Layer 3 algorithms
Now consider that the operation of an entire mesh network is based on a Layer 3 routing algorithm.
More than a dozen IP routing algorithms have been tried in one form or another in wireless mesh network deployments. None has become standard, for these reasons:
• It is difficult to configure the algorithms to meet the demanding requirements of large-scale wireless networks.
• Use of the algorithms results in a network that is slow to converge and stabilize, does not provide adequate throughput and is low-latency.
• The algorithms cannot adequately support fast mobile roaming. Injecting routing information into a mesh network, regardless of routing implementation, will reconverge part or all of the network when problems such as interference occur. In wireless networks, excessive collisions can cause links to go up and down, which in turn can cause IP routing algorithms to bounce back and forth from link to link on a particular node and from node to node, thus perpetuating an indeterminate route decision process. Under these circumstances, the mesh cannot adapt in time to maintain continuity or recover an active session,such as a real-time voice-over-IP call or a video application.
Worst-case examples are seen in some large-scale single- and dual-radio networks that employ proprietary predictive routing mesh algorithms that split computer-to-server communications over two connections to the same destination. Should that connectivity be disrupted, the impact can be significant, since these algorithms can take twice the time as optimized Layer 2 mesh algorithms to resynchronize the network and can cause retransmissions of millions of packets for data, voice and video.
A predictive IP routing algorithm must be able to reroute and stabilize instantaneously, and the fact is, that just doesn't happen.

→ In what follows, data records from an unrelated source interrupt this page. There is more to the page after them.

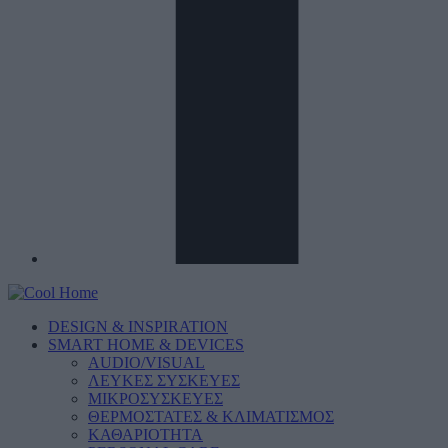
DESIGN & INSPIRATION
SMART HOME & DEVICES
AUDIO/VISUAL
ΛΕΥΚΕΣ ΣΥΣΚΕΥΕΣ
ΜΙΚΡΟΣΥΣΚΕΥΕΣ
ΘΕΡΜΟΣΤΑΤΕΣ & ΚΛΙΜΑΤΙΣΜΟΣ
ΚΑΘΑΡΙΟΤΗΤΑ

Layer 2 mesh implementations based on the spanning-tree and other Layer 2 algorithms have an impact similar to Layer 3 routing, increasing latency and decreasing the ability to support mobile-roaming applications. Some of the common limitations of these algorithms include:
• lack of support for high-throughput routing metrics;
• support for the shortest-hop-count metric, which favors long, low-bandwidth links over short links with high bandwidth;
• inability to discover a route un- til a flow (a change in the network) is initiated;
• lack of efficient route maintenance techniques--an already-discovered route may not be the optimal route at a later time, because of network congestion or the fluctuating characteristics of wireless links;
• absence of a provision to rediscover the new optimal route; and
• route-discovery latencies. Route-discovery latency can be as high as that of a reactive routing protocol, and route-discovery latency statistics can be high in large-scale mesh networks. Latencies of 50 to 100 milliseconds and larger have been measured, limiting the algorithm's effectiveness as a mobile technology.